Touching beyond words. She expressed the music with every fiber of her being.
She's like an angel ❤
yes I don't think she is quite like the rest of us
Don't know why, but whenever listening to this beautiful one, tears on my eyes...
quelle violoncelliste délicieuse ange et démon sur son instrument ,extraordinaire interprétation de ce concerto d'Elgar. nous n'oublieront jamais cette merveilleuse interprète !!!
'Deep calls unto deep' as the psalmist expressed it. Truly we enter into something special created by Edward Elgar, who revealed in this composition a truly beautiful, soul stirring and uplifting experience interpreted with such passion and finesse by the irreplaceable Jacqueline du Pré.
BRILLIANT!
Can give me goosebumps as well as bringing me to tears!
Every time man, every time I hear that introduction it gives me that exact feeling. The whole concerto is a roller coaster of emotions, fear, passion, desperation, love, anger, and I would call that life.
Isaac Nunez well said, sir.
Same for me every time I hear it.
goosebumps and tears for me too. There is an incredible interview on you tube of Dupre, when she was ill, this woman had a great mind and a limitless soul.
@@ayzack2361 LOVED EVERYTHIG YOU WROTE
En tant que prof de violoncelle, voilà ce que je montre à mes élèves, comme symbole absolu de l'engagement musical et de la sensibilité dans le répertoire écrit.

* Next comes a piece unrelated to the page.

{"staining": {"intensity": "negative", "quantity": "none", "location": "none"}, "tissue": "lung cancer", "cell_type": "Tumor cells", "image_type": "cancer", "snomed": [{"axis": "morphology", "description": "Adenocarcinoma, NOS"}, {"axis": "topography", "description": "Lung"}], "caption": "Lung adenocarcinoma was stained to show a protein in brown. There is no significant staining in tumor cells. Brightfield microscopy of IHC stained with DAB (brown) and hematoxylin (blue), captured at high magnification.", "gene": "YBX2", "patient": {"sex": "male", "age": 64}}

Fantastický zážitok. Je úžasné akú silu má táto hudba. RIP Jacqueline !
The repeat button is about to break.
Huh
This is so powerful, made me cry…
god i honestly am not sure if i have ever seen anyone play an instrument like she does. she just makes you fall in love with the cello through her.
A true masterpiece, Elgar Cello Concerto. ❤️
Genuinely timeless. This can be played in any time period and it'll leave the listener breathless
The last few seconds of this video is so bittersweet ... "He's got my shoe!" She laughs and they walk off, two young musical geniuses in love, in all their glory, never knowing the tragedies that lay ahead.
Forgive my ignorance, what happened to them? What tragedies?
@@andrewanderson3016 du Pre was diagnosed with multiple sclerosis in her 20’s and eventually had to stop performing. Barenboim and du Pre married young and he cared for her until her death 14 years later. In the latter years though, he also started a relationship with the woman who’s now his wife. No judgement here, we will never know how hard it was for both of them.
@@hearttune98 thank you for the background info, really appreciate the quick breakdown.
This is what dreams are made of: Jaqueline DuPré
was an angel, not quite of this earth. Her playing was beyond music. Her existence was a gift from G-d.
if there is a god he should not have taken Jacqueline away
Even if life does go back to normal one day... I'll never hear music played like this live... I'm unsure if I could cope if it were possible. The whole of history seems to float by one as one listens...
a chance conversation (with a customer, about her son's cello lessons) - suddenly tapped into JdP memories - how on earth I forgot about her and Elgar's music is beyond me, but I DO live in a cultural desert. Emotions crash through me like waves on a rock - they both soar and despair, such is the power and skill of this woman's playing. Thank god she's digitally immortalised. Thanks for posting :)
unbelievable how beautiful this is.
To me, this piece feels like breathing. The pauses between the phrases leave me in anticipation, the swells move so naturally. I can't stop listening to it or thinking about it, I just want to live in this sound forever.
I have no words to express what I am feeling right now. All I can say is that so far she has inspired me more than any violinist I ever watched.
Every time I hear this concerto, I get the feeling that Elgar is saying, "This is who I am, deal with it."